# 2 Optimization Problems

• Nov 4th 2007, 04:49 PM
Super Mallow
2 Optimization Problems
Looking for some urgent help here on these 2 optimization problems

1) A right triangle whose hypotenuse is SqureRoot3 m long is revolved about one of its legs to generate a right circular cone. Find the radius, height, and volume of the cone of the greatest volume that can be made this way

2) The 8 foot wall shown here stands 27 feet from the building. Find the length of the shortest straight beam that will reach the side of the building from the ground outside the wall

http://img100.imageshack.us/img100/2...problemyz4.jpg
• Nov 4th 2007, 06:30 PM
Soroban
Hello, Super Mallow!

Here's some help with #1. . .

Quote:

1) A right triangle whose hypotenuse is $\displaystyle \sqrt{3}$ m long is revolved about one
of its legs to generate a right circular cone. Find the radius, height, and
volume of the cone of the greatest volume that can be made this way

Code:

. . . - - - - - - * . . . - - - - - * | . . . - - √3  *  | . . . - - - *    |√3sinθ . . . - - *      | . . . - * θ      |       * - - - - - *         √3cosθ
This triangle will be revolved about its vertical side.

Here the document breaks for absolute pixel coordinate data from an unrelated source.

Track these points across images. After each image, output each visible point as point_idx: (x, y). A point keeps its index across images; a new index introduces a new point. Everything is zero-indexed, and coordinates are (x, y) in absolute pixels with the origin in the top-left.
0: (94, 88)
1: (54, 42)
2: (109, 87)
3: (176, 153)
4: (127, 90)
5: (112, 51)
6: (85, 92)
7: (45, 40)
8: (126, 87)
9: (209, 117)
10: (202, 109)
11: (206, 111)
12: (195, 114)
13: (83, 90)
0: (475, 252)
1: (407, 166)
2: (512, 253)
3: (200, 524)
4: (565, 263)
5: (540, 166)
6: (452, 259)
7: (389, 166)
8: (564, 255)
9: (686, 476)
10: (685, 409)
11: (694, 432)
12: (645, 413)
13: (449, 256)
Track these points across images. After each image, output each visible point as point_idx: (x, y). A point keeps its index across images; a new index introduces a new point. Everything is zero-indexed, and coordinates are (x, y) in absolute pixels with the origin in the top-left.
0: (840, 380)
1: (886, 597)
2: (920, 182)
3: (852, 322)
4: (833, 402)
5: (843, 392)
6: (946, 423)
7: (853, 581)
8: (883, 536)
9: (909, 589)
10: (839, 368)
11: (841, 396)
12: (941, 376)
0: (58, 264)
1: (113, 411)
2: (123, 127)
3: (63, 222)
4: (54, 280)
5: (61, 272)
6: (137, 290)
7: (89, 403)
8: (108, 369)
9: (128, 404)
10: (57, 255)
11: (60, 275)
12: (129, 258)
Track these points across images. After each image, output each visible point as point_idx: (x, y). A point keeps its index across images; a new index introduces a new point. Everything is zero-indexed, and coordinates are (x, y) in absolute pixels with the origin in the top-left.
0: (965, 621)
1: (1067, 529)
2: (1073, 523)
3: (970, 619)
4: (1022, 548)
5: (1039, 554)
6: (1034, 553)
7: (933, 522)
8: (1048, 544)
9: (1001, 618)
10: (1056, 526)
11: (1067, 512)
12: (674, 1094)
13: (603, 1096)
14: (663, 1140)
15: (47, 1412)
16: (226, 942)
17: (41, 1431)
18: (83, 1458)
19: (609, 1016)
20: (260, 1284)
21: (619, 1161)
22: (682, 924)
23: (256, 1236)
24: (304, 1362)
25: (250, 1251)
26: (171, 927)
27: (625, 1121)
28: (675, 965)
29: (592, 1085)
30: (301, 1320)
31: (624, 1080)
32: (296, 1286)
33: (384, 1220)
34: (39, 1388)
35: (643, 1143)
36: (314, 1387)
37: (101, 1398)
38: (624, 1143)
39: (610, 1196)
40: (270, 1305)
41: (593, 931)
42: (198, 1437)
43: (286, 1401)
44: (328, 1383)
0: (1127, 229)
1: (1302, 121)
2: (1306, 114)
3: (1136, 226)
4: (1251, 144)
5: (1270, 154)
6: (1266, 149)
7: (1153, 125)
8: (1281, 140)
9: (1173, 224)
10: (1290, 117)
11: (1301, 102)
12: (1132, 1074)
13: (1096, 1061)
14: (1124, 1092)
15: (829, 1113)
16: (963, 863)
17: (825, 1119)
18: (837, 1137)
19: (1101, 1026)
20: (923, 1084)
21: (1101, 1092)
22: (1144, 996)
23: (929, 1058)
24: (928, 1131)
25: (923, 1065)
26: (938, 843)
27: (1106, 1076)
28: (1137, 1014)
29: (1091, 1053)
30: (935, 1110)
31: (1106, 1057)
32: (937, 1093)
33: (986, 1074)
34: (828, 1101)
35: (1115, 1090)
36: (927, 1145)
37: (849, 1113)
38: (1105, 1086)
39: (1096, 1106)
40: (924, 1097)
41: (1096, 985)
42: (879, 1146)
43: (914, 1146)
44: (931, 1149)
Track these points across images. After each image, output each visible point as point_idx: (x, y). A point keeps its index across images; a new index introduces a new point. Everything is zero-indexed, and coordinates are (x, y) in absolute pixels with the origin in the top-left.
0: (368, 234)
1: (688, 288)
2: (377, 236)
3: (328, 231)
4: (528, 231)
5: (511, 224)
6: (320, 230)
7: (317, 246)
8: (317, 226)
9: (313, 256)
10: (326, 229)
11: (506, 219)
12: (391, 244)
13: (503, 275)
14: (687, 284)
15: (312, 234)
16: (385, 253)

The volume of a cone is: .$\displaystyle V \;=\;\frac{\pi}{3}r^2h$

Let $\displaystyle \theta$ be the left acute angle.
Then: .$\displaystyle r \,=\,\sqrt{3}\cos\theta,\;h\,=\,\sqrt{3}\sin\theta$

We have: .$\displaystyle V \;=\;\frac{\pi}{3}\left(\sqrt{3}\cos\theta\right)^ 2\left(\sqrt{3}\sin\theta\right) \;=\;\sqrt{3}\pi\sin\theta\cos^2\!\theta$

Can you finish it now?

• Nov 5th 2007, 06:10 AM
Super Mallow
..I don't understand how you got that at all actually with the equation...

With that formula, do I take hte derivative and find the criticals?
• Nov 5th 2007, 09:02 AM
ticbol
) The 8 foot wall shown here stands 27 feet from the building. Find the length of the shortest straight beam that will reach the side of the building from the ground outside the wall

In the posted figure,
Let H = height of the top end of the beam
And x = distance of the bottom end of the beam from the foot of the 8-ft wall.

By proportion,
8/x = H/(x+27)
H = 8(x+27)/x

Let B = length of the straight beam.
By Pythagorean theorem,
B^2 = (x+27)^2 +H^2
B^2 = (x+27)^2 +[8(x+27)/x]^2
B^2 = [(x+27)^2]*[(1 +64/(x^2)]
B^2 = [(x+27)^2]*[(x^2 +64)/x^2]
Take the sqrt pof both sides,
B = [(x+27)/x]*sqrt(x^2 +64) --------------(i)

Differentiate both sides of (i) with respect to x,
dB/dx = [(x+27)/x]*[x /sqrt(x^2 +64)] +sqrt(x^2 +64)*[x(1) -(x+27)(1)]/(x^2)
Set that to zero,
0 = [(x+27)/x]*[x /sqrt(x^2 +64)] +sqrt(x^2 +64)*[x(1) -(x+27)(1)]/(x^2)
0 = (x+27)/sqrt(x^2 +64) -[27sqrt(x^2 +64) /(x^2)]
Clear the fractions, multiply both sides by (x^2)*sqrt(x^2 +64),
0 = (x+27)(x^2) -27sqrt(x^2 +64)*sqrt(x^2 +64)
0 = (x+27)(x^2) -27(x^2 +64)
0 = x^3 +27x^2 -27x^2 -64
0 = x^3 -64
64 = x^3
x = 4

Hence, into (i),
B = [(x+27)/x]*sqrt(x^2 +64) --------------(i)
B = [(4+27)/4]*sqrt(4^2 +64)
B = (31/4)sqrt(80)
B = 69.318 ft, minimum ---------------answer.